> **Your assignment**: Copy word for word, please, the lines of the entries below running from the one containing "X182200000Y-74025000D03*" to the one containing "X112025000Y-81800000D03*", both ends included.

> **Excerpted records**:
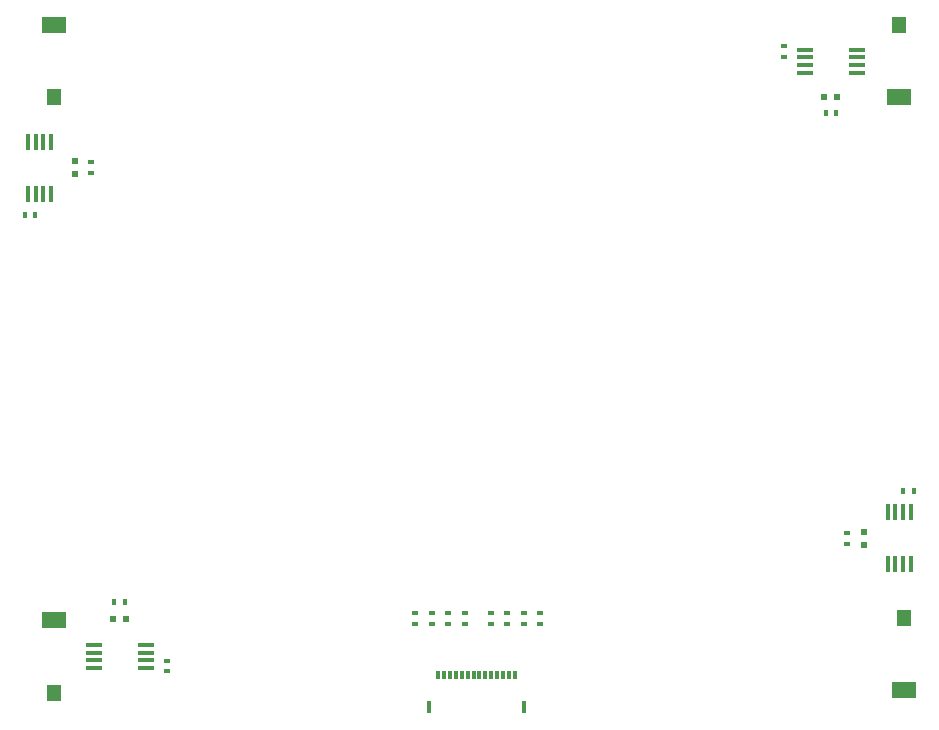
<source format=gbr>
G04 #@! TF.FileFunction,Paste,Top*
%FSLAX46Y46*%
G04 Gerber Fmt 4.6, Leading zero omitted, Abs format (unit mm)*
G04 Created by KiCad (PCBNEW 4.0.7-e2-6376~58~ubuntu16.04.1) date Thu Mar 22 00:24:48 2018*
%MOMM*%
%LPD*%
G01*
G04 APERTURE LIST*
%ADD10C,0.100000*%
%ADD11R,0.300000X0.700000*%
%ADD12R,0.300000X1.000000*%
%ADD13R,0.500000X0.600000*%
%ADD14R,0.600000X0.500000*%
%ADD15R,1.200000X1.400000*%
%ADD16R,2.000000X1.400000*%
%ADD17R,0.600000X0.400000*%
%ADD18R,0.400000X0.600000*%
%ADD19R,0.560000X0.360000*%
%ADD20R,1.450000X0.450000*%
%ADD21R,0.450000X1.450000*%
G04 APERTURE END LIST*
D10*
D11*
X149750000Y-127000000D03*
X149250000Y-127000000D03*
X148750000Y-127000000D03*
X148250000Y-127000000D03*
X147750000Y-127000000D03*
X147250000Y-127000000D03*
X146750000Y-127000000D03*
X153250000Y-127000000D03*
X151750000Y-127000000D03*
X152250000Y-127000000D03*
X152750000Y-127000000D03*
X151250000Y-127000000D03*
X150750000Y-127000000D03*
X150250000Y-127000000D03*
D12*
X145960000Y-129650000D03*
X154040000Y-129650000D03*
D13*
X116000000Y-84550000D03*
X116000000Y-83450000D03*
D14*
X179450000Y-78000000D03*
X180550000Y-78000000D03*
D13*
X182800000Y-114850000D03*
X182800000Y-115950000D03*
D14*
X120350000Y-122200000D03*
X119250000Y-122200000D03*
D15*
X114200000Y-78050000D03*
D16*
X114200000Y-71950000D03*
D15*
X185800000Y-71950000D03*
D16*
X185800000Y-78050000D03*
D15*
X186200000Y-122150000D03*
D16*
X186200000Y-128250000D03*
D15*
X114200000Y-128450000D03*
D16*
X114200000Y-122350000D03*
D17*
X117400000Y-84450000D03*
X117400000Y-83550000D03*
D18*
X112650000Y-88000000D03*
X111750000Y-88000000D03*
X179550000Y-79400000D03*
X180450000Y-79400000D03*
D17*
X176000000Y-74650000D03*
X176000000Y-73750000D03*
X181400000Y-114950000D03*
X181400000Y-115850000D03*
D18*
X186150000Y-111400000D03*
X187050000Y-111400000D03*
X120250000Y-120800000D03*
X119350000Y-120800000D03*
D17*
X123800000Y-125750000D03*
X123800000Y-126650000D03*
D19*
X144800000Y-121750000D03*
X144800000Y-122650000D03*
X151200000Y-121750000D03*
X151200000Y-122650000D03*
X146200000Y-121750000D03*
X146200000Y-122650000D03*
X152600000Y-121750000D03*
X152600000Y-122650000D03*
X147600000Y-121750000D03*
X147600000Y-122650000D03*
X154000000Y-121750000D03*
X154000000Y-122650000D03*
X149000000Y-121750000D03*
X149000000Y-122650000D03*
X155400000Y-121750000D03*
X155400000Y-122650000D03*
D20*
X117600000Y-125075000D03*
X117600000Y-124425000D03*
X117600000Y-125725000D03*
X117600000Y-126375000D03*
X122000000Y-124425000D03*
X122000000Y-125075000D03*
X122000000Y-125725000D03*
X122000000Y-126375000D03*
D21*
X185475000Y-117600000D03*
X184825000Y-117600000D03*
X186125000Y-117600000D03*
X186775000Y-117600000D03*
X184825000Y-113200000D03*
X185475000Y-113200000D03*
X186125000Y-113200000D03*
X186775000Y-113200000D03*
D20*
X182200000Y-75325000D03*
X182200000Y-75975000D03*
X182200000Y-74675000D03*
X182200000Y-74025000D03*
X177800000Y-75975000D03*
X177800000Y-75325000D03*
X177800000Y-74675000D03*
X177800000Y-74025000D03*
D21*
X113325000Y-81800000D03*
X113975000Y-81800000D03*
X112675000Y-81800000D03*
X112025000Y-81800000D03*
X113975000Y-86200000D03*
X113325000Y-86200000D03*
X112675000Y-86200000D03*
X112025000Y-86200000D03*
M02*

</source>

...

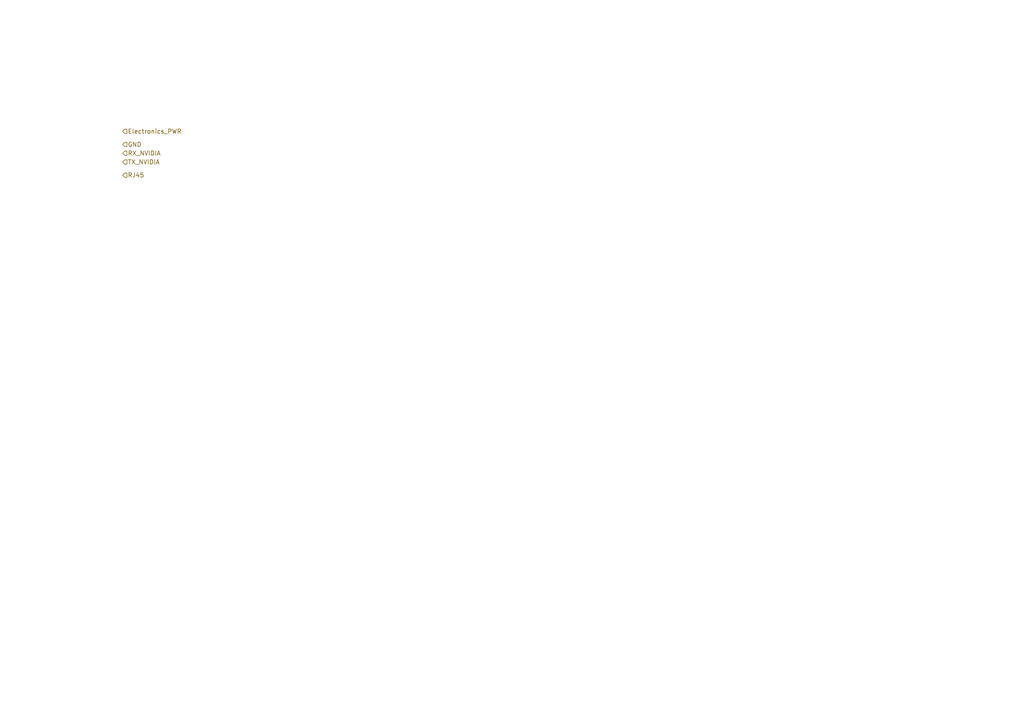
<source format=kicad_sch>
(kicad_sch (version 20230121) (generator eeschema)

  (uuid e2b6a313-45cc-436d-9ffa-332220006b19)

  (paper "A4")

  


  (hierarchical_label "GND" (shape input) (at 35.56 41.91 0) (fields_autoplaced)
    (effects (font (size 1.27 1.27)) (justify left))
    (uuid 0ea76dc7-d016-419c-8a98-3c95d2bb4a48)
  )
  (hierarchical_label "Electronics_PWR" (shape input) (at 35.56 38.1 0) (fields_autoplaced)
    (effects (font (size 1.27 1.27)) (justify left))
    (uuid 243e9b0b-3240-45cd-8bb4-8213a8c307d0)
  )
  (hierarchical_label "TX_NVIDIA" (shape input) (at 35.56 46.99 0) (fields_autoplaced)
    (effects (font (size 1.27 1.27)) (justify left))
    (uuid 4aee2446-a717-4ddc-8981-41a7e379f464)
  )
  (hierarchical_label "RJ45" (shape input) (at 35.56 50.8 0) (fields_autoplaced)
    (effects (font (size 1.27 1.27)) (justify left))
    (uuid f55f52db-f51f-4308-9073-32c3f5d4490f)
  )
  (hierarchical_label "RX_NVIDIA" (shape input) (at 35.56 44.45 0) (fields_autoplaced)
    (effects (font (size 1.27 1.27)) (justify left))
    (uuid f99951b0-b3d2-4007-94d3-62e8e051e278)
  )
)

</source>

> **Reply**:
X182200000Y-74025000D03*
X177800000Y-75975000D03*
X177800000Y-75325000D03*
X177800000Y-74675000D03*
X177800000Y-74025000D03*
D21*
X113325000Y-81800000D03*
X113975000Y-81800000D03*
X112675000Y-81800000D03*
X112025000Y-81800000D03*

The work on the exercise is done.